- Records for processing

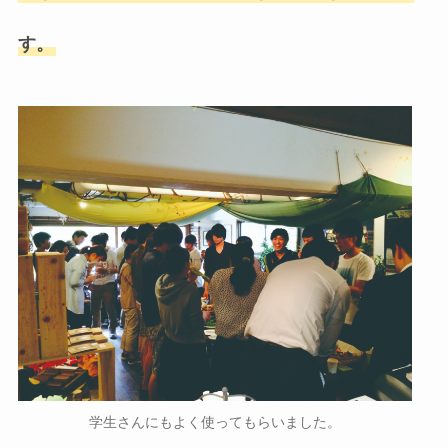
す。
学生さんにもよく使ってもらいました。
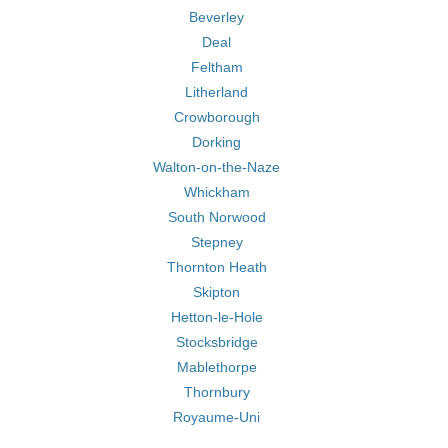
Beverley
Deal
Feltham
Litherland
Crowborough
Dorking
Walton-on-the-Naze
Whickham
South Norwood
Stepney
Thornton Heath
Skipton
Hetton-le-Hole
Stocksbridge
Mablethorpe
Thornbury
Royaume-Uni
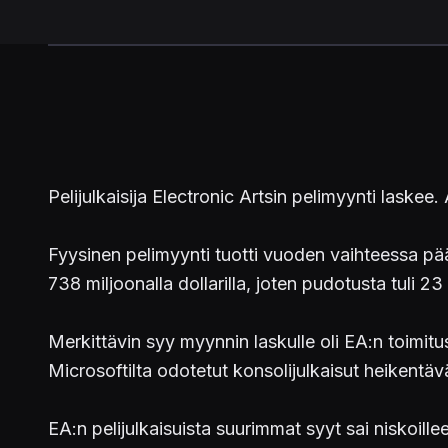
Pelijulkaisija Electronic Artsin pelimyynti laske
Fyysinen pelimyynti tuotti vuoden vaihteessa pä
738 miljoonalla dollarilla, joten pudotusta tuli 23
Merkittävin syy myynnin laskulle oli EA:n toimit
Microsoftilta odotetut konsolijulkaisut heikentävät
EA:n pelijulkaisuista suurimmat syyt sai niskoille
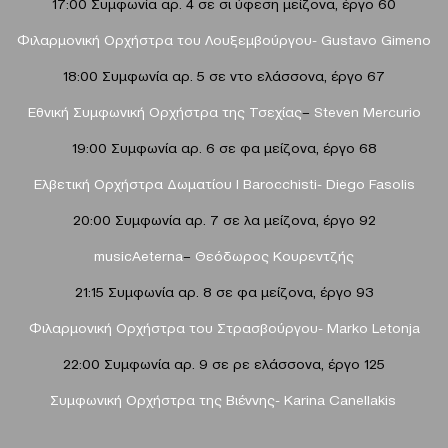
17:00 Συμφωνία αρ. 4 σε σι ύφεση μείζονα, έργο 60
Φιλαρμονική
Ορχήστρα του Λουξεμβούργου-
Gustavo Gimeno
18:00 Συμφωνία αρ. 5 σε ντο ελάσσονα, έργο 67
Εθνική Συμφωνική Ορχήστρα της Τσεχίας
–
Steven Mercurio
19:00 Συμφωνία αρ. 6 σε φα μείζονα, έργο 68
Ελβετική Ορχήστρα Δωματίου I Barocchisti- Diego Fasolis
20:00 Συμφωνία αρ. 7 σε λα μείζονα, έργο 92
musicAeterna
–
Θεόδωρος Κουρεντζής
21:15 Συμφωνία αρ. 8 σε φα μείζονα, έργο 93
Φιλαρμονική Ορχήστρα του Στρασβούργου- Marko Letonja
22:00 Συμφωνία αρ. 9 σε ρε ελάσσονα, έργο 125
Συμφωνική Ορχήστρα της Βιέννης- Karina Canellakis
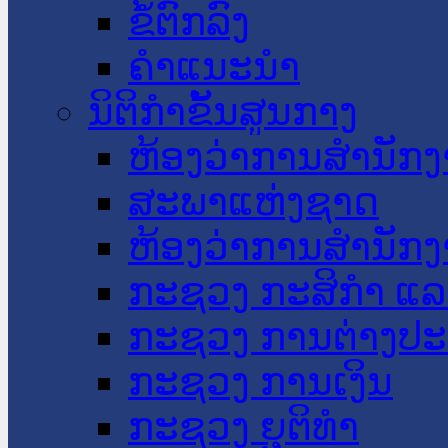
ຂໍ້ຕົກລົງ
ຄໍາແນະນໍາ
ນິຕິກໍາຂັ້ນສູນກາງ
ຫ້ອງວ່າການສໍານັ
ສະພາແຫ່ງຊາດ
ຫ້ອງວ່າການສຳນັກງ
ກະຊວງ ກະສິກຳ ແລະ
ກະຊວງ ການຕ່າງປ
ກະຊວງ ການເງິນ
ກະຊວງ ຍຸຕິທໍາ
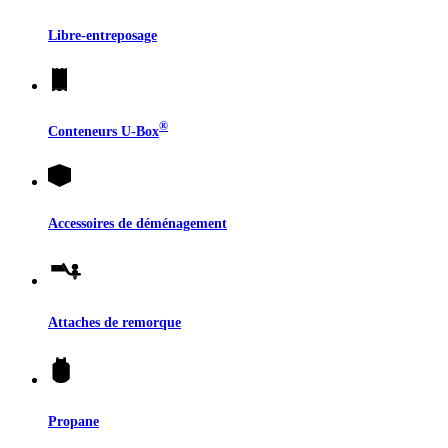
Libre-entreposage
®
Conteneurs
U-Box
Accessoires de déménagement
Attaches de remorque
Propane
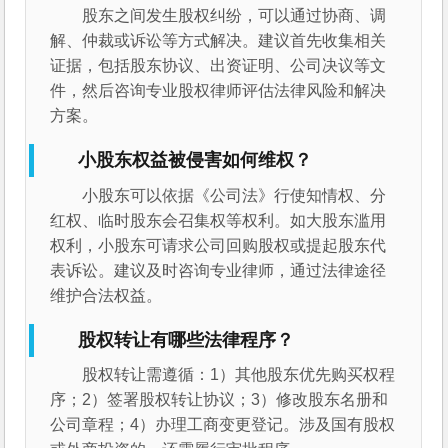
股东之间发生股权纠纷，可以通过协商、调
解、仲裁或诉讼等方式解决。建议首先收集相关
证据，包括股东协议、出资证明、公司决议等文
件，然后咨询专业股权律师评估法律风险和解决
方案。
小股东权益被侵害如何维权？
小股东可以依据《公司法》行使知情权、分
红权、临时股东会召集权等权利。如大股东滥用
权利，小股东可请求公司回购股权或提起股东代
表诉讼。建议及时咨询专业律师，通过法律途径
维护合法权益。
股权转让有哪些法律程序？
股权转让需遵循：1）其他股东优先购买权程
序；2）签署股权转让协议；3）修改股东名册和
公司章程；4）办理工商变更登记。涉及国有股权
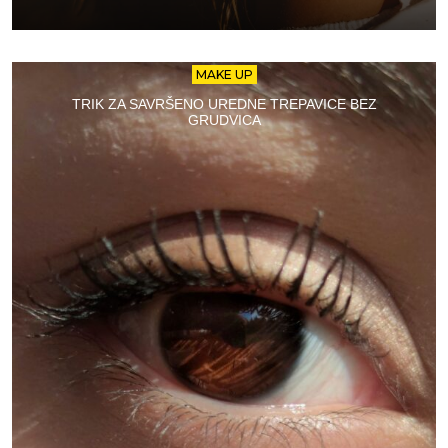
MAKE UP
TRIK ZA SAVRŠENO UREDNE TREPAVICE BEZ
GRUDVICA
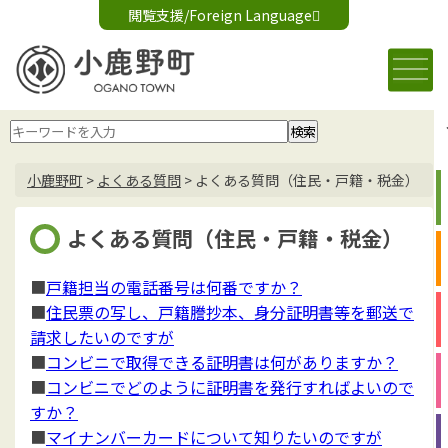
閲覧支援/Foreign Language
文字サイズ変更
音声読み上げ
標準
大
Foreign Language
背景色変更
白
黒
青
小鹿野町
>
よくある質問
>
よくある質問（住民・戸籍・税金）
よくある質問（住民・戸籍・税金）
■
戸籍担当の電話番号は何番ですか？
■
住民票の写し、戸籍謄抄本、身分証明書等を郵送で
請求したいのですが
■
コンビニで取得できる証明書は何がありますか？
■
コンビニでどのように証明書を発行すればよいので
すか？
■
マイナンバーカードについて知りたいのですが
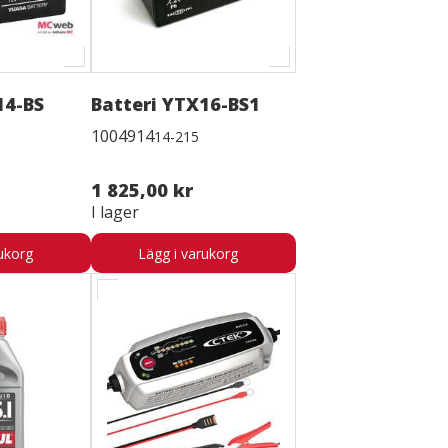
14-BS
Batteri YTX16-BS1
1004914
14-215
1 825,00 kr
I lager
ukorg
Lägg i varukorg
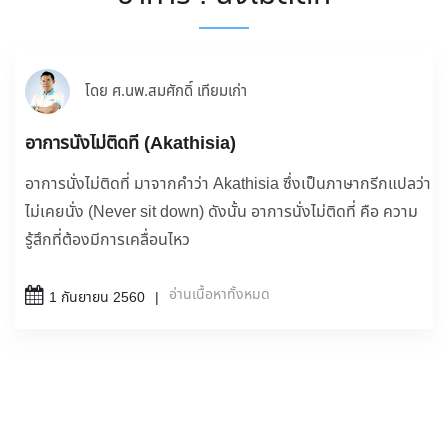
โดย ศ.นพ.สมศักดิ์ เทียมเก่า
อาการนั่งไม่ติดที่ (Akathisia)
อาการนั่งไม่ติดที่ มาจากคำว่า Akathisia ซึ่งเป็นภาษากรีกแปลว่า
ไม่เคยนั่ง (Never sit down) ดังนั้น อาการนั่งไม่ติดที่ คือ ความ
รู้สึกที่ต้องมีการเคลื่อนไหว
อ่านเนื้อหาทั้งหมด
1 กันยายน 2560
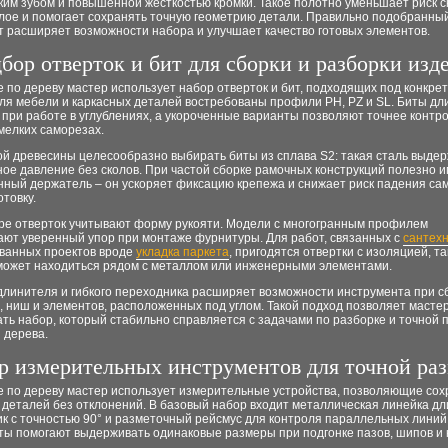
ким зубом и повышенной жёсткостью кромки. Такое полотно уменьшает риск с
лое и помогает сохранять точную геометрию детали. Правильно подобранны
т расширяет возможности набора и улучшает качество готовых элементов.
бор отверток и бит для сборки и разборки изд
 по дереву мастер использует набор отверток и бит, подходящих под конкре
ля мебели и каркасных деталей востребованы профили PH, PZ и SL. Биты дл
при работе в углублениях, а укороченные варианты позволяют точнее контр
мелких саморезах.
ой древесины целесообразно выбирать биты из сплава S2: такая сталь выде
ое давление без сколов. При частой сборке рамочных конструкций полезно 
нный держатель – он ускоряет фиксацию крепежа и снижает риск падения са
отовку.
ре отверток учитывают форму рукояти. Модели с многогранным профилем
ают уверенный упор при монтаже фурнитуры. Для работ, связанных с
сантех
ванных проектов вроде
укладка паркета
, пригодятся отвертки с изоляцией, та
может находиться рядом с металлом или инженерными элементами.
длинителя и гибкого переходника расширяет возможности инструмента при с
 ниш и элементов, расположенных под углом. Такой подход позволяет масте
ь набор, который стабильно справляется с задачами по разборке и точной 
 дерева.
 измерительных инструментов для точной ра
е по дереву мастер использует измерительные устройства, позволяющие сох
 деталей без отклонений. В базовый набор входит металлическая линейка дл
ик с точностью 90° и разметочный рейсмус для контроля параллельных линий
ты помогают выдерживать одинаковые размеры при подгонке пазов, шипов и 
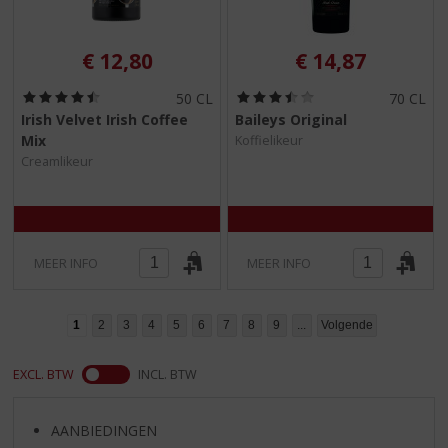
€
12,80
€
14,87
(
(
50 CL
70 CL
4
3
Irish Velvet Irish Coffee
Baileys Original
,
,
Mix
Koffielikeur
5
5
/
/
Creamlikeur
5
5
)
)
MEER INFO
MEER INFO
1
2
3
4
5
6
7
8
9
...
Volgende
EXCL. BTW
INCL. BTW
AANBIEDINGEN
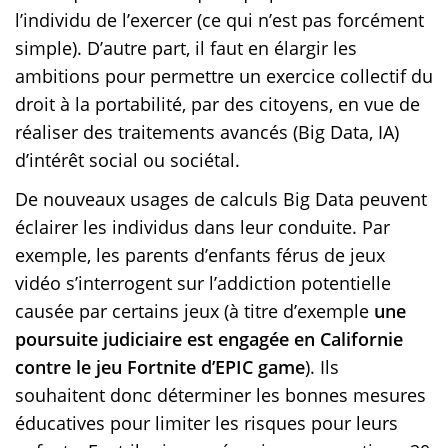
l’individu de l’exercer (ce qui n’est pas forcément
simple). D’autre part, il faut en élargir les
ambitions pour permettre un exercice collectif du
droit à la portabilité, par des citoyens, en vue de
réaliser des traitements avancés (Big Data, IA)
d’intérêt social ou sociétal.
De nouveaux usages de calculs Big Data peuvent
éclairer les individus dans leur conduite. Par
exemple, les parents d’enfants férus de jeux
vidéo s’interrogent sur l’addiction potentielle
causée par certains jeux (à titre d’exemple
une
poursuite judiciaire est engagée en Californie
contre le jeu Fortnite d’EPIC game
). Ils
souhaitent donc déterminer les bonnes mesures
éducatives pour limiter les risques pour leurs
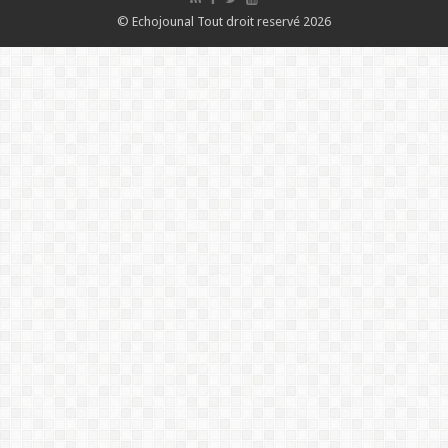
© Echojounal Tout droit reservé 2026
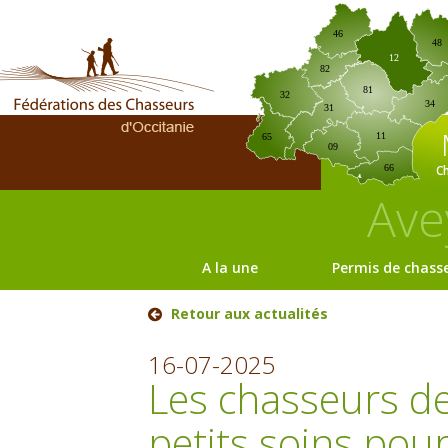
46
48
12
82
81
32
34
31
11
65
09
C
66
Ave
A la une
Permis de chass
Retour aux actualités
16-07-2025
Les chasseurs d
petits soins pou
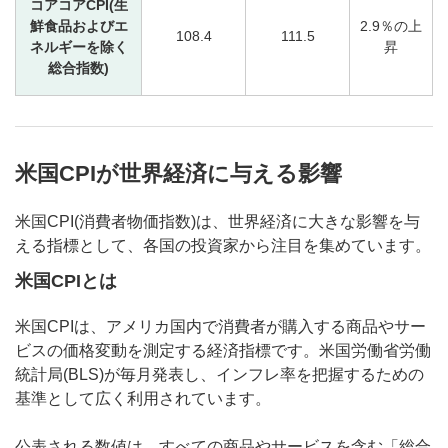
コアコアCPI(生
鮮食品およびエ
2.9％の上
108.4
111.5
ネルギーを除く
昇
総合指数)
米国CPIが世界経済に与える影響
米国CPI(消費者物価指数)は、世界経済に大きな影響を与
える指標として、各国の投資家から注目を集めています。
米国CPIとは
米国CPIは、アメリカ国内で消費者が購入する商品やサー
ビスの価格変動を測定する経済指標です。米国労働省労働
統計局(BLS)が毎月発表し、インフレ率を把握するための
基準として広く利用されています。
公表される数値は、すべての商品やサービスを含む「総合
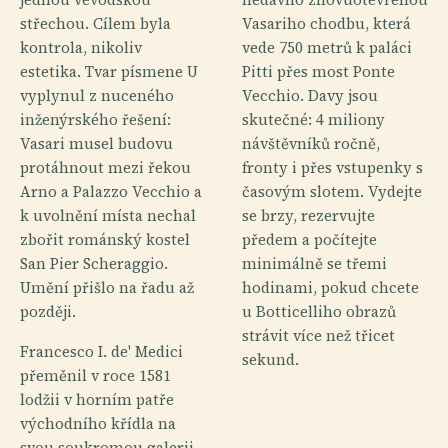
střechou. Cílem byla
Vasariho chodbu, která
kontrola, nikoliv
vede 750 metrů k paláci
estetika. Tvar písmene U
Pitti přes most Ponte
vyplynul z nuceného
Vecchio. Davy jsou
inženýrského řešení:
skutečné: 4 miliony
Vasari musel budovu
návštěvníků ročně,
protáhnout mezi řekou
fronty i přes vstupenky s
Arno a Palazzo Vecchio a
časovým slotem. Vydejte
k uvolnění místa nechal
se brzy, rezervujte
zbořit románský kostel
předem a počítejte
San Pier Scheraggio.
minimálně se třemi
Umění přišlo na řadu až
hodinami, pokud chcete
později.
u Botticelliho obrazů
strávit více než třicet
Francesco I. de' Medici
sekund.
přeměnil v roce 1581
lodžii v horním patře
východního křídla na
svou soukromou galerii,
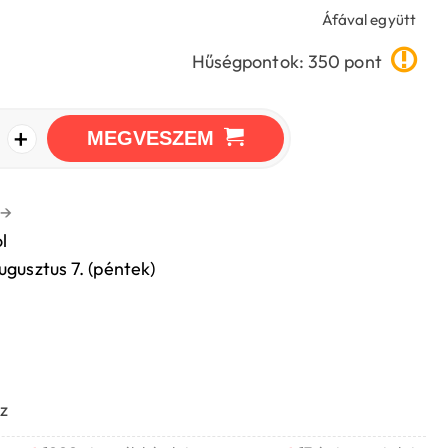
Áfával együtt
Hűségpontok: 350 pont
+
MEGVESZEM
→
l
ugusztus 7. (péntek)
z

- Task statement
Once the line with "ванных проектов вроде" is found above, transcribe each line from it through the line with "l’individu de l’exercer", exactly, and omit the pictures.

- Answer to this problem
ванных проектов вроде
укладка паркета
, пригодятся отвертки с изоляцией, та
может находиться рядом с металлом или инженерными элементами.
длинителя и гибкого переходника расширяет возможности инструмента при с
 ниш и элементов, расположенных под углом. Такой подход позволяет масте
ь набор, который стабильно справляется с задачами по разборке и точной 
 дерева.
 измерительных инструментов для точной ра
е по дереву мастер использует измерительные устройства, позволяющие сох
 деталей без отклонений. В базовый набор входит металлическая линейка дл
ик с точностью 90° и разметочный рейсмус для контроля параллельных линий
ты помогают выдерживать одинаковые размеры при подгонке пазов, шипов и 
€
12,80
€
14,87
(
(
50 CL
70 CL
4
3
Irish Velvet Irish Coffee
Baileys Original
,
,
Mix
Koffielikeur
5
5
/
/
Creamlikeur
5
5
)
)
MEER INFO
MEER INFO
1
2
3
4
5
6
7
8
9
...
Volgende
EXCL. BTW
INCL. BTW
AANBIEDINGEN
l’individu de l’exercer (ce qui n’est pas forcément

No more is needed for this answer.